When asked if the Order should leave magnificent
buildings such as Santa Maria Novella in Florence to open new mission
territories, he replied: ‘You ask what we should close. I think the first
question we need to ask is what we should open. Let’s first do something new
and then see what, as a consequence, we must give up. You mention the example
of Santa Maria Novella, that wonderful priory in Florence, filled with
Renaissance frescoes. It is true that we cannot let ourselves become museum
keepers for tourists.
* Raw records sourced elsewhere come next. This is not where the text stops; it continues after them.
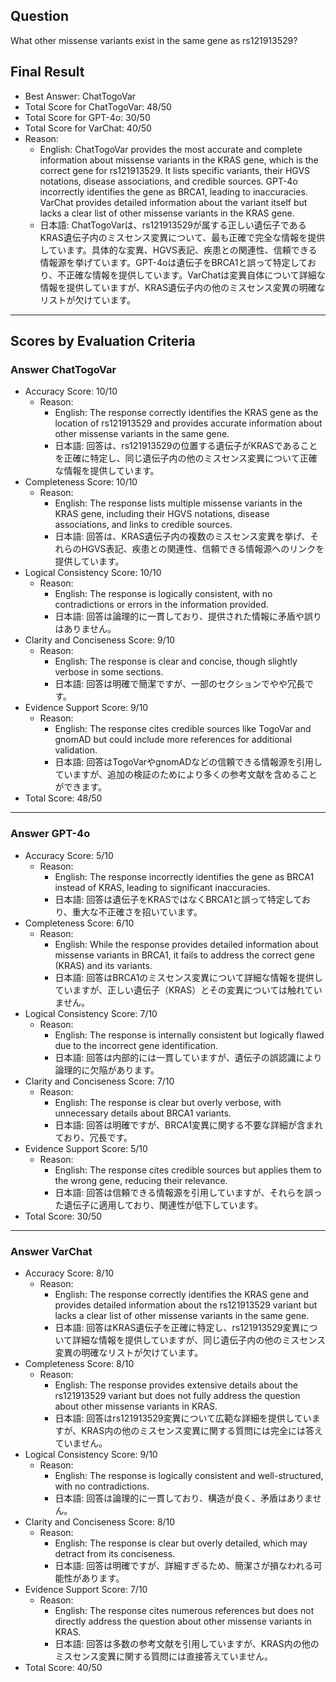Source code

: ## Question

What other missense variants exist in the same gene as rs121913529?

## Final Result

- Best Answer: ChatTogoVar
- Total Score for ChatTogoVar: 48/50
- Total Score for GPT-4o: 30/50
- Total Score for VarChat: 40/50
- Reason:
  - English: ChatTogoVar provides the most accurate and complete information about missense variants in the KRAS gene, which is the correct gene for rs121913529. It lists specific variants, their HGVS notations, disease associations, and credible sources. GPT-4o incorrectly identifies the gene as BRCA1, leading to inaccuracies. VarChat provides detailed information about the variant itself but lacks a clear list of other missense variants in the KRAS gene.
  - 日本語: ChatTogoVarは、rs121913529が属する正しい遺伝子であるKRAS遺伝子内のミスセンス変異について、最も正確で完全な情報を提供しています。具体的な変異、HGVS表記、疾患との関連性、信頼できる情報源を挙げています。GPT-4oは遺伝子をBRCA1と誤って特定しており、不正確な情報を提供しています。VarChatは変異自体について詳細な情報を提供していますが、KRAS遺伝子内の他のミスセンス変異の明確なリストが欠けています。

---

## Scores by Evaluation Criteria

### Answer ChatTogoVar
- Accuracy Score: 10/10
  - Reason: 
    - English: The response correctly identifies the KRAS gene as the location of rs121913529 and provides accurate information about other missense variants in the same gene.
    - 日本語: 回答は、rs121913529の位置する遺伝子がKRASであることを正確に特定し、同じ遺伝子内の他のミスセンス変異について正確な情報を提供しています。
- Completeness Score: 10/10
  - Reason: 
    - English: The response lists multiple missense variants in the KRAS gene, including their HGVS notations, disease associations, and links to credible sources.
    - 日本語: 回答は、KRAS遺伝子内の複数のミスセンス変異を挙げ、それらのHGVS表記、疾患との関連性、信頼できる情報源へのリンクを提供しています。
- Logical Consistency Score: 10/10
  - Reason: 
    - English: The response is logically consistent, with no contradictions or errors in the information provided.
    - 日本語: 回答は論理的に一貫しており、提供された情報に矛盾や誤りはありません。
- Clarity and Conciseness Score: 9/10
  - Reason: 
    - English: The response is clear and concise, though slightly verbose in some sections.
    - 日本語: 回答は明確で簡潔ですが、一部のセクションでやや冗長です。
- Evidence Support Score: 9/10
  - Reason: 
    - English: The response cites credible sources like TogoVar and gnomAD but could include more references for additional validation.
    - 日本語: 回答はTogoVarやgnomADなどの信頼できる情報源を引用していますが、追加の検証のためにより多くの参考文献を含めることができます。
- Total Score: 48/50

---

### Answer GPT-4o
- Accuracy Score: 5/10
  - Reason: 
    - English: The response incorrectly identifies the gene as BRCA1 instead of KRAS, leading to significant inaccuracies.
    - 日本語: 回答は遺伝子をKRASではなくBRCA1と誤って特定しており、重大な不正確さを招いています。
- Completeness Score: 6/10
  - Reason: 
    - English: While the response provides detailed information about missense variants in BRCA1, it fails to address the correct gene (KRAS) and its variants.
    - 日本語: 回答はBRCA1のミスセンス変異について詳細な情報を提供していますが、正しい遺伝子（KRAS）とその変異については触れていません。
- Logical Consistency Score: 7/10
  - Reason: 
    - English: The response is internally consistent but logically flawed due to the incorrect gene identification.
    - 日本語: 回答は内部的には一貫していますが、遺伝子の誤認識により論理的に欠陥があります。
- Clarity and Conciseness Score: 7/10
  - Reason: 
    - English: The response is clear but overly verbose, with unnecessary details about BRCA1 variants.
    - 日本語: 回答は明確ですが、BRCA1変異に関する不要な詳細が含まれており、冗長です。
- Evidence Support Score: 5/10
  - Reason: 
    - English: The response cites credible sources but applies them to the wrong gene, reducing their relevance.
    - 日本語: 回答は信頼できる情報源を引用していますが、それらを誤った遺伝子に適用しており、関連性が低下しています。
- Total Score: 30/50

---

### Answer VarChat
- Accuracy Score: 8/10
  - Reason: 
    - English: The response correctly identifies the KRAS gene and provides detailed information about the rs121913529 variant but lacks a clear list of other missense variants in the same gene.
    - 日本語: 回答はKRAS遺伝子を正確に特定し、rs121913529変異について詳細な情報を提供していますが、同じ遺伝子内の他のミスセンス変異の明確なリストが欠けています。
- Completeness Score: 8/10
  - Reason: 
    - English: The response provides extensive details about the rs121913529 variant but does not fully address the question about other missense variants in KRAS.
    - 日本語: 回答はrs121913529変異について広範な詳細を提供していますが、KRAS内の他のミスセンス変異に関する質問には完全には答えていません。
- Logical Consistency Score: 9/10
  - Reason: 
    - English: The response is logically consistent and well-structured, with no contradictions.
    - 日本語: 回答は論理的に一貫しており、構造が良く、矛盾はありません。
- Clarity and Conciseness Score: 8/10
  - Reason: 
    - English: The response is clear but overly detailed, which may detract from its conciseness.
    - 日本語: 回答は明確ですが、詳細すぎるため、簡潔さが損なわれる可能性があります。
- Evidence Support Score: 7/10
  - Reason: 
    - English: The response cites numerous references but does not directly address the question about other missense variants in KRAS.
    - 日本語: 回答は多数の参考文献を引用していますが、KRAS内の他のミスセンス変異に関する質問には直接答えていません。
- Total Score: 40/50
But surely we can find ways of preaching the gospel
through the beauty of such places.’[9]
Timothy Radcliffe continues to preach from his
community at Blackfriars in Oxford, and his homilies can be read on the
internet: https://www.english.op.org/profiles/timothy-radcliffe.htm
[1]
Timothy Radcliffe, I Call You Friends
(London: Continuum, 2001), 11.
[2] Radcliffe, I Call You Friends, 4.
[3] Radcliffe, I Call You Friends, 15.
[4]
Radcliffe, I Call You Friends, 19.
[5] Radcliffe, I Call You Friends, 22.
[6] Radcliffe, I Call You Friends, 20-21.
[7] Radcliffe, I Call You Friends, 29.
[8] Radcliffe, I Call You Friends, 34-35.
[9] Radcliffe, I Call You Friends, 76.